In 1975, Fowley helped form the Runaways, with whom he worked until 1977 when the group severed ties, due in large part to his rough work methods, mistreatment and verbal assaults. Yet it’s very unlikely the group would have existed at all, let alone achieved the level of notoriety that they did, without him: He conceived and managed the band and co-wrote many of their early songs. The group garnered scads of press, influenced countless female rockers, and were underrated as band — especially for a group of girls in their mid-teens — as this track recorded in 1977 at a concert in Japan shows.
He later tried a similar template with an all-girl group called The Orchids, to lesser success. He released solo albums into the 1980s, but gradually faded from the limelight.
In an interesting turn of events, former Runaways frontwoman Cherie Currie cared for Fowley during his fight with cancer this past year. Their reconciliation came in 2008 with word of his condition, following years of legal battles over royalties and harsh verbal trades in the press, and the two were even working on a new album together. Last August, as Billboard reported, and moved her former manager into her Los Angeles-area home.
“I love Kim. I really do,” Currie said then. “After everything I went through as a kid with him, I ended up becoming a mom and realized it was difficult for a man in his 30s to deal with five teenage girls. He’s a friend I admire who needed help, and I could be there for him.”

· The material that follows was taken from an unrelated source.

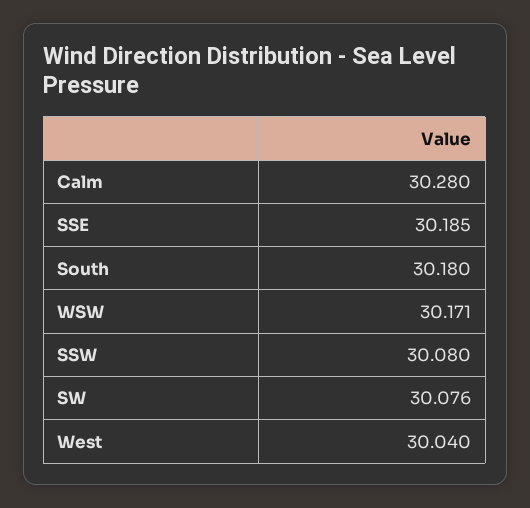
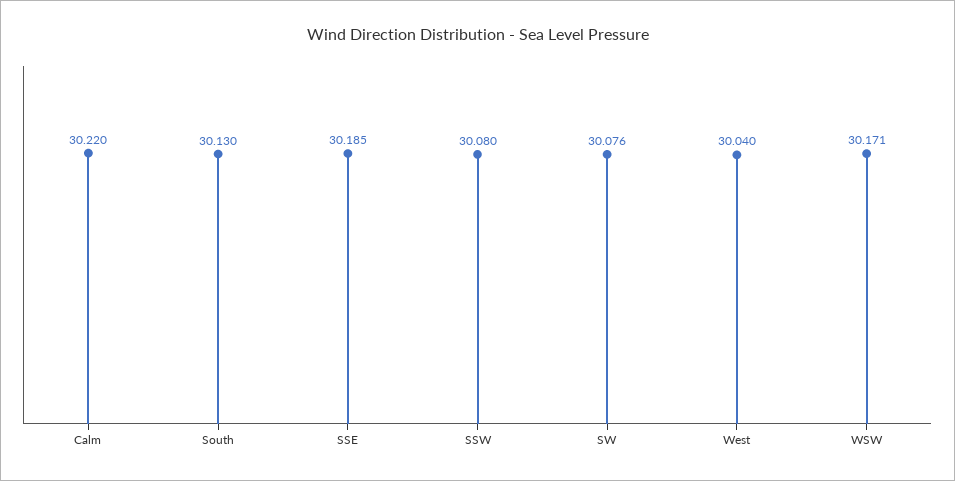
Calm: 30.28 -> 30.22
South: 30.18 -> 30.13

She wrote on Facebook on Jan. 15:
“Just before 8 am this morning, January 15, 2015, Kim Fowley passed away at his home with his wife, Kara Wright by his side after a long and hard battle with cancer. He was 75 years old.
I am so blessed that I got to get to know you again Kim.. really get to know you on a personal level and that we became friends. Mostly that you spent time here at my home. It’s a time I will never forget.
The last record you made is in good hands and I am so glad that record is mine. It was a pleasure.
Thank you for starting my career when I was a just a child. You were instrumental in so many getting started in this crazy world of music. You are a genius… you are loved. You will be so missed.”
In 2013, Fowley released the first volume of a planned autobiography series called Lord of Garbage that covered his life up to 1969. He said the remaining two volumes — the second was called Planet Pain, spanning 1970-94 — were complete. The L.A. Times described the first volume as “the weirdest rock ‘n’ roll autobiography since … well, I can’t think of what.”
Even from his hospital room, Fowley continued to work on his SiriusXM Radio show on Little Steven Van Zandt’s “Underground Garage,” and collaborated with Ariel Pink for his recent Pom Pom album.
“Kim Fowley is a big loss to me,” Van Zandt said in a statement on Thursday. “A good friend. One of a kind. He’d been everywhere, done everything, knew everybody. He was working in the Underground Garage until last week. We should all have as full a life. I wanted DJs that could tell stories first person. He was the ultimate realization of that concept. Rock Gypsy DNA. Reinventing himself whenever he felt restless. Which was always. One of the great characters of all time. Irreplaceable.”